Pepsi announces responsible water funding

By Neil Merrett

- Last updated on GMT

PepsiCo is teaming up with the Earth Institute and the H2O Africa
Foundation in a bid to encourage sustainable use of non-industrial
water supplies in developing countries.

Through its charitable arm the PepsiCo Foundation, the company will donate $6m (€4m) over three years to the Columbia University-based Earth Institute's work on water development in India, Brazil, China and Africa.

In addition, $2.5m (€1.7m) will be spent in the next twelve months on helping fund the charity H20 Africa, which was founded by actor Matt Damon to establish clean water projects in Niger, Mali, Senegal and other countries on the continent.

The two schemes both aim to ensure that everyone living within the target countries have access to a safe and long-term water supply.

The announcement of the grants comes as food and drink companies attempt to position themselves ahead of the competition amidst increasing consumer scrutiny over how ethically they run their operations.

To this end, PepsiCo chairperson Indra Nooyi said that the investment would not only benefit one of the key aims the United Nations' millennium development goals (MDG), but also the company's operations in the long term as well.

The MDG project, which is supported by 192 nations, was formed in 2000 to outline key improvements to cut down on global poverty, through eight key aims.

"We believe that the world water crisis is one of the most pressing challenges of our age," stated Nooyi.

"As a global food and beverage company, our success depends on being responsible stewards of this limited resource."

Earth institute director Jeffrey Sachs said that the increased funding for ensuring secure water supplies for all communities was vitally important for global development both economically and in terms of human well being.

"With water, there can be productive agriculture, good nutrition, sanitation, and health," he stated.

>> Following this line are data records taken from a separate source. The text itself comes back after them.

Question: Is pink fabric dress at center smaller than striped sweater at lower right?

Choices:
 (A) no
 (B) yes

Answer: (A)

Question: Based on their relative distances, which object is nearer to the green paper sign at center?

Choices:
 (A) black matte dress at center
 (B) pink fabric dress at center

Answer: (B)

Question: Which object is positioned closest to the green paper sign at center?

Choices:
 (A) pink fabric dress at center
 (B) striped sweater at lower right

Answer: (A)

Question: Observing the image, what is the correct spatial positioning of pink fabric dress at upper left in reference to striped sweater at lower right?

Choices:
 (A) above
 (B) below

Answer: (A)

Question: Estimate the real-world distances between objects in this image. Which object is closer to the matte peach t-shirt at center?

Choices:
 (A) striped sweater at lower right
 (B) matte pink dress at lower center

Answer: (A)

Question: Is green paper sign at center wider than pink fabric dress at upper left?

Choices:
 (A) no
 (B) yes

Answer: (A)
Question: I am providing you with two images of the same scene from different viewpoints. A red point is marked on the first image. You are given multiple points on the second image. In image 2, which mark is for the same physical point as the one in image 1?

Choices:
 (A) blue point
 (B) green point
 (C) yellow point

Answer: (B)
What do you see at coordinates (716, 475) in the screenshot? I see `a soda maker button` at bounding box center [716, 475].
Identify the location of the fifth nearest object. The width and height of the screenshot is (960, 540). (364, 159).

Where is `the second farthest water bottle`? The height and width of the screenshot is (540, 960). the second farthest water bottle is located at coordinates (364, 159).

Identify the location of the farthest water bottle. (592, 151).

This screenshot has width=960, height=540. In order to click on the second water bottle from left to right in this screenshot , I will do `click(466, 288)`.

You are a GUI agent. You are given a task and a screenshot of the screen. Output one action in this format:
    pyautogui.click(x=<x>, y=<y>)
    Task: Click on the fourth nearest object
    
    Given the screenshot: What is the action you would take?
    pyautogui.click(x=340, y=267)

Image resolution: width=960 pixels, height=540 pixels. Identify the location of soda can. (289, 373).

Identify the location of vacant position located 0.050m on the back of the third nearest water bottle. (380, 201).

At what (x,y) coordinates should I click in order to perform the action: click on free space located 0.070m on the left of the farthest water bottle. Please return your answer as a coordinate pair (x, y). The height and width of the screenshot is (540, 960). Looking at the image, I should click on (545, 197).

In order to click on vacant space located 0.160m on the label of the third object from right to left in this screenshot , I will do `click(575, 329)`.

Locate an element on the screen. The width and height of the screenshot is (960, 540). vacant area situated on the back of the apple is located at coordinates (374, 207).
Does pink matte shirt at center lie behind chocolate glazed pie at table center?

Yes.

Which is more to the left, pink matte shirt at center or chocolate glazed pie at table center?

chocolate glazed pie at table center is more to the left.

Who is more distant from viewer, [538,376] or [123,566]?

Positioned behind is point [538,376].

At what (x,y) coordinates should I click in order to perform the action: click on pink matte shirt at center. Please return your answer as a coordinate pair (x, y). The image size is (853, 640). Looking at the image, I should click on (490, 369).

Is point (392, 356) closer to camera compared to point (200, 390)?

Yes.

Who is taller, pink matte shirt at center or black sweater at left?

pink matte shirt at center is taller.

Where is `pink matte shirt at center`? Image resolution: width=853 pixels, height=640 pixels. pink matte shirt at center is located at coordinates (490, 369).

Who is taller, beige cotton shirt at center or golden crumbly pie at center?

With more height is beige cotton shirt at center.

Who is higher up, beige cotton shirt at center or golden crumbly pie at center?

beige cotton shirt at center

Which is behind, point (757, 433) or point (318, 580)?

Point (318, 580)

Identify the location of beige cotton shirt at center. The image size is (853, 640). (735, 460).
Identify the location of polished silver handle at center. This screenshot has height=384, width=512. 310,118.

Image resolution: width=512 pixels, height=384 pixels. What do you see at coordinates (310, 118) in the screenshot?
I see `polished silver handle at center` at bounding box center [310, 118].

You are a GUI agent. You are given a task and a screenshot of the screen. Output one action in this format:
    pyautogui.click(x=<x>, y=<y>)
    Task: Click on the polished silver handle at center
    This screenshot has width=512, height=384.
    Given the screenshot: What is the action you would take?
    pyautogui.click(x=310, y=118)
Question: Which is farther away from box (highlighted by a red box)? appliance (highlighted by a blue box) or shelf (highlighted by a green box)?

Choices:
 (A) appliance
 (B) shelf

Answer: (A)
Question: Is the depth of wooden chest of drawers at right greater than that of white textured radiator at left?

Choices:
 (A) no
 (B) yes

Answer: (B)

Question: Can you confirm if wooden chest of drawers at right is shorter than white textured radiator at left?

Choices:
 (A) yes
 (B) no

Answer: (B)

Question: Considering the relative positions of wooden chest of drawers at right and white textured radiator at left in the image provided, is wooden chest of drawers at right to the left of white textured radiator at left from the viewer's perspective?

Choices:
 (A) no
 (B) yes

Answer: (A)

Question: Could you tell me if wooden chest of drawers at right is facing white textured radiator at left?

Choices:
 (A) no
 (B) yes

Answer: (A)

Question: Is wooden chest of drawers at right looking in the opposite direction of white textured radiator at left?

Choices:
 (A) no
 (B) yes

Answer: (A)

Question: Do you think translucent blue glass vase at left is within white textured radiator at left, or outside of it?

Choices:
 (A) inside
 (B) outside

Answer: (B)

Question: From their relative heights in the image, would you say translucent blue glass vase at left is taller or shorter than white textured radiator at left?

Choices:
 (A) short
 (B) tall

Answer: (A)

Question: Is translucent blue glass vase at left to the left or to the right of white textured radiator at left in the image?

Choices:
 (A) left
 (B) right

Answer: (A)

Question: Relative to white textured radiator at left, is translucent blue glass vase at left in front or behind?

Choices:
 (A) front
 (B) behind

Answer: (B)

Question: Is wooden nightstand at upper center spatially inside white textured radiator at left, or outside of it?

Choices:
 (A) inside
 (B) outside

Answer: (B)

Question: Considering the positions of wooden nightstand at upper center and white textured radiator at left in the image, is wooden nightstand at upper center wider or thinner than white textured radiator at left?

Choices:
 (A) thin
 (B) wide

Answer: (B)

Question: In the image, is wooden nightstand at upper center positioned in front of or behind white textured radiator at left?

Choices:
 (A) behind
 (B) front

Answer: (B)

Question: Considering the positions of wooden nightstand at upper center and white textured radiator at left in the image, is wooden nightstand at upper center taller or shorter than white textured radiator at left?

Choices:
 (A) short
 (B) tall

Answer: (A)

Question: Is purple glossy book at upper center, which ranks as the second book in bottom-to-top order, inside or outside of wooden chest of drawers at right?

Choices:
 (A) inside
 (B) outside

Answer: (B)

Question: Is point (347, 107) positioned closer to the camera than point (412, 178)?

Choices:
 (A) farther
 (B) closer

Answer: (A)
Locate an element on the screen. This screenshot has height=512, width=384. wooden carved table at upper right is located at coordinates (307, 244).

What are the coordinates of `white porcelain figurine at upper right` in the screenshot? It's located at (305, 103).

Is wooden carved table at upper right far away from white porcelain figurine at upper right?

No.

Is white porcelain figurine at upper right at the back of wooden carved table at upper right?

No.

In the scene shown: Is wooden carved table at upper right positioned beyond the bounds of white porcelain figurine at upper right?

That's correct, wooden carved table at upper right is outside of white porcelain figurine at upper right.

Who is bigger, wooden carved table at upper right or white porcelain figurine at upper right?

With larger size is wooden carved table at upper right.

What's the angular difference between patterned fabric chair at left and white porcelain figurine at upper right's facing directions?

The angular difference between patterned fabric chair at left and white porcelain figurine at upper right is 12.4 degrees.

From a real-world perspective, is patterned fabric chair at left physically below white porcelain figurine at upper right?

"Without water, there is only poverty and disease.

Yet water is under unprecedented stress, from inadequate farm practices, climate change, population pressures, and pollution."

PepsiCo spokesperson Jim Paymar said that although the initiatives resulting from the project were independent of its own operations, the scheme reflected the company's own sustainability drive for resource usage.

"Consistent with the MDG target of 2015, we have established the first-ever enterprise-wide conservation goals for our natural resources," he said.

These goals include a twenty per cent reduction in the group's water use per unit, with additional cuts for electricity and fuel consumption by 20 per cent and 25 per cent respectively over the same period.

Paymar added that encouraging sustainability both within and beyond the walls of PepsiCo's plants was a common sense approach to development.

"In India , our facilities have saved over two-billion litres of water in the past two years," he stated.

"At the same time, we've helped community farmers save 40 percent of their agricultural water by directly seeding rice paddies, rather than growing the rice through water-intensive conventional seeding." Improvements such as these lead to increased crop yields and farmer incomes with these results affecting all aspects of Pepsi's business, Paymar claimed.

In allocating causes and allocations for the PepsiCo foundation to fund, he added that there were certain criteria to be met.

Taking the example of the group's latest sustainable water drive, geographic locations with the most abject scarcity were selected, while areas with existing infrastructure to aid the group's efforts were also deemed important, Paymar said.